Last night at the second of two US presidential debates, Donald Trump brought up something that baffled even those who often seem to have an excuse for the president’s colorful (and often quite inaccurate) commentary. Not the border wall, not refugees. Windows! No, not the operating system– the things in your house. Joe Biden wants to take away your windows! He wants to take away your windows and replace them with tiny windows!
It’s unclear where this comes from. At face value, it’s just another entry in a long canon of increasingly outlandish claims by the right wing– that the left wants to eliminate fossil fuels overnight, for example, ban hamburgers, or force teenaged girls to get taxpayer-funded late-term abortions from vending machines on every street corner. You know, the usual madness.
…those windows, tho
It is that time of year, though, when we’re thinking about our utility bills creeping up.
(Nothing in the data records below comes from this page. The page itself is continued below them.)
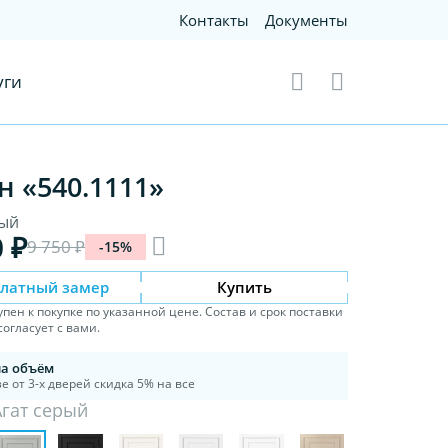
Контакты
Документы
уги
н «540.1111»
рый
0 ₽
9 750 ₽
-15%
платный замер
Купить
упен к покупке по указанной цене. Состав и срок поставки
огласует с вами.
на объём
е от 3-х дверей скидка 5% на все
Агат серый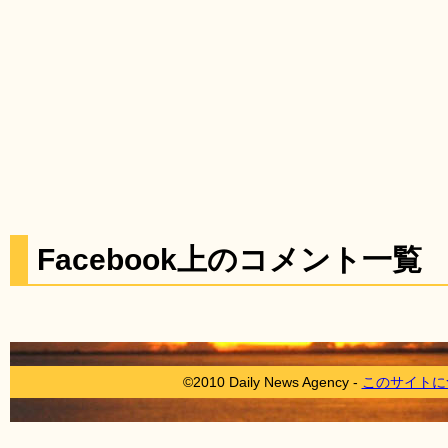
Facebook上のコメント一覧
©2010 Daily News Agency -
このサイトに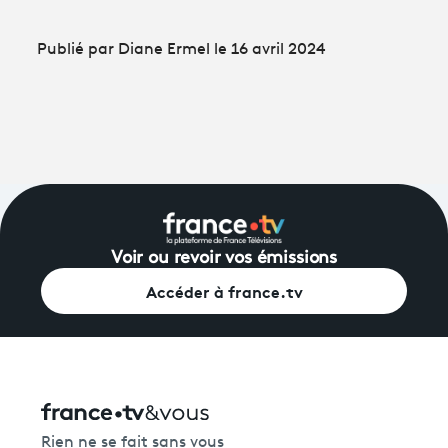
Publié par Diane Ermel le 16 avril 2024
Voir ou revoir vos émissions
Accéder à france.tv
Rien ne se fait sans vous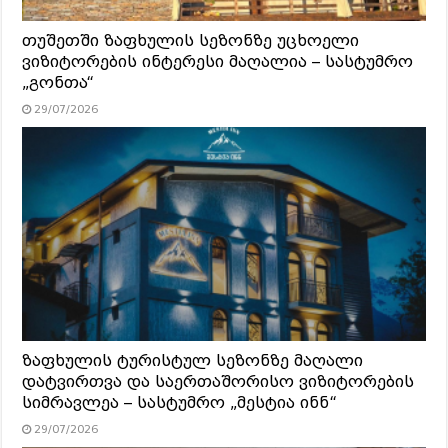
თუშეთში ზაფხულის სეზონზე უცხოელი
ვიზიტორების ინტერესი მაღალია – სასტუმრო
„გონთა“
29/07/2026
ზაფხულის ტურისტულ სეზონზე მაღალი
დატვირთვა და საერთაშორისო ვიზიტორების
სიმრავლეა – სასტუმრო „მესტია ინნ“
29/07/2026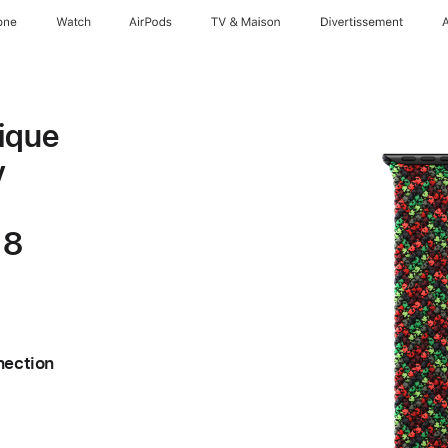
one
Watch
AirPods
TV & Maison
Divertissements
ique
y
 8
nection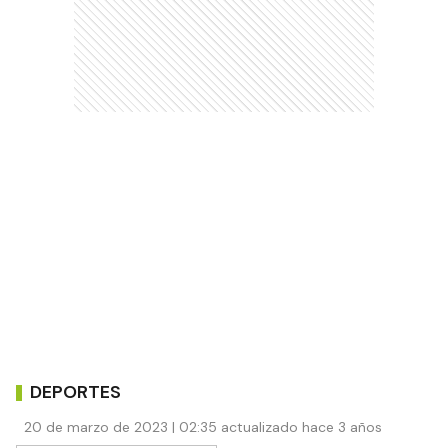
DEPORTES
20 de marzo de 2023 | 02:35 actualizado hace 3 años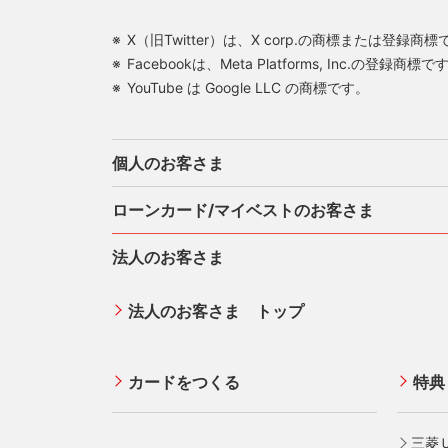
X（旧Twitter）は、X corp.の商標または登録商
Facebookは、Meta Platforms, Inc.の登録商標で
YouTube は Google LLC の商標です。
個人のお客さま
ローンカード/マイベストのお客さま
法人のお客さま
カードをつくる
三菱
法人のお客さま トップ
ご利用・お支払い方法
各種
三菱ＵＦＪカード
お役
三菱ＵＦＪカード ゴールド
ATMネットワーク
カードをつくる
特典
三菱ＵＦＪカード・プラチナ・アメリ
借入時残高スライドリボルビング方式
®
カン・エキスプレス
・カード
定額リボルビング(毎月元利定額返済)方
オンライン入会申し込みの流れ
三菱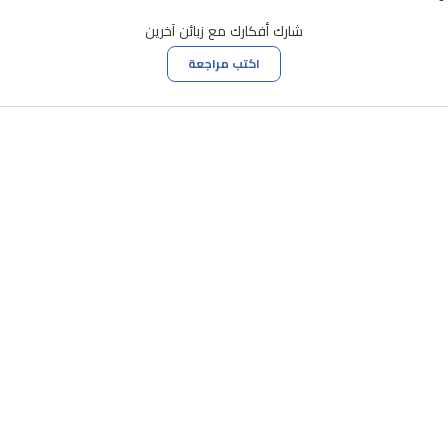
شارك أفكارك مع زبائن آخرين
اكتب مراجعة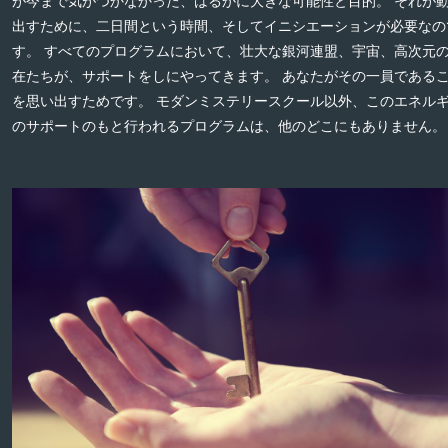
が今まで気がつかなかった、はるかに大きな可能性と目的。 それが
出すために、二日間という時間、そしてイニシエーションが必要なの
す。 すべてのプログラムにおいて、壮大な銀河連盟、宇宙、高次元
在たちが、サポートをしにやってきます。 あなたがその一員である
を思い出すためです。 モダンミステリースクール以外、このエネル
のサポートのもと行われるプログラムは、他のどこにもありません。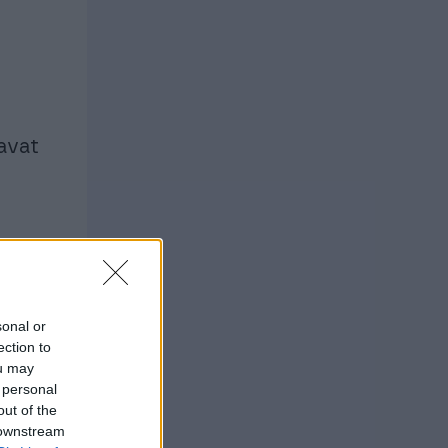
aavat
sonal or
ection to
ou may
 personal
out of the
 downstream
So what’s the story with windows?
There is a joke in the Passive House scene that the most energy efficient building is just a box with no windows in it. It’s also not really a joke, because it’s true. (Germans invented the Passive House standard. Their building engineering is so good that we can’t hold their sense of humor against them). This is because, in building energy terms, windows are essentially gaping holes in the building envelope. (The envelope is the theoretical and physical assembly of boundaries holding conditioned air inside the building– and keeping water and UV rays out). Of course, no one wants to build buildings without windows. Those low-ceiling’d, small window’d, vinyl-sided houses in the burbs are already bad enough.
So, just how bad are windows? Should we care?
Well, yeah, they’re pretty bad. Compare this: a poorly built house in a jurisdiction that doesn’t follow the state-mandated building code (like Detroit) will have walls with an R-value of around R-10. R-13 batts might be used. But they’re probably going to be installed poorly. And, averaged over the rest of the wall assembly, that R-13 might come down to R-10. New code prescribes more like R-20 for walls. Windows, on the other hand? They’re like an R-3. Sure, you can get triple-glazed or quadruple-glazed windows– units that have four insulating layers. They’ll cost you a pretty penny.
And, experts generally agree, they’re not worth it.
“Unless there’s a mechanical reason why you want to replace the windows– for the sake of operation, let’s say, or to get rid of drafts- the return on investment from energy alone just isn’t there,” says Kevin McNeely, veteran energy consultant and Handbuilt co-conspirator. “It’s usually like a two hundred year payback.”
R-value of a properly designed roof is far higher than walls. Think R-49 or R-60. In the immortal words of Bill Rozendaal, slumlord extraordinaire of Grinnell, Iowa: “Well, heat does tend to rise.” So it does, sweet William. Adding just 10 square feet of skylight to a 200 square foot room with an R-49 ceiling will lower the mean R-value by about 5%. And so on and so forth.
But there’s hope!
This doesn’t mean you should replace all of your windows, by any means. Don’t despair. Unless your windows are severely deteriorated, replacement isn’t worth it. Window restoration fanatics, the Detroit Lions fans of the historic preservation world– desperate to convince you of the value of something they only believe in an aspirational sense- will argue that it’s not only vital, but also cheaper to restore old windows. This usually doesn’t prove to be the case. (10 severely deteriorated windows in our 1895 house we were looking to get replaced. We got a price for about $16,000– nearly double the replacement cost. It was going to take about three times longer than the timeline for ordering custom-manufactured new ones. But I digress).
In the mean time, don’t believe the conspiracy theory. Architects love glazing every damn thing, and they won’t stop. A massive building that’s 85% glass? Why not shoot for 90%? Green New Deal or not, architects are never going to give up their love for frankly excessive glazing. Of course, this just means we’ll have to get better technology to build windows. Vacuum insulated glass, for example, is not a new concept. But it’s only recently seeing more commercial adoption, as manufacturing techniques become more sophisticated.
Beyond new technology for manufacturing windows: increasing reliance on windows as vehicles for solar heat gain, heating thermal mass, and providing sunlight and fresh air are concepts older than architecture itself. But they’ve only received relatively recent attention in the high-performance building space, where flashy, hi-tech solutions often eclipse, well, common sense.
We’re getting there, though. Sorry, though, Mr. Trump– there will still be windows in the future. Remember to vote in a couple of weeks– for the future of our country and for fenestration.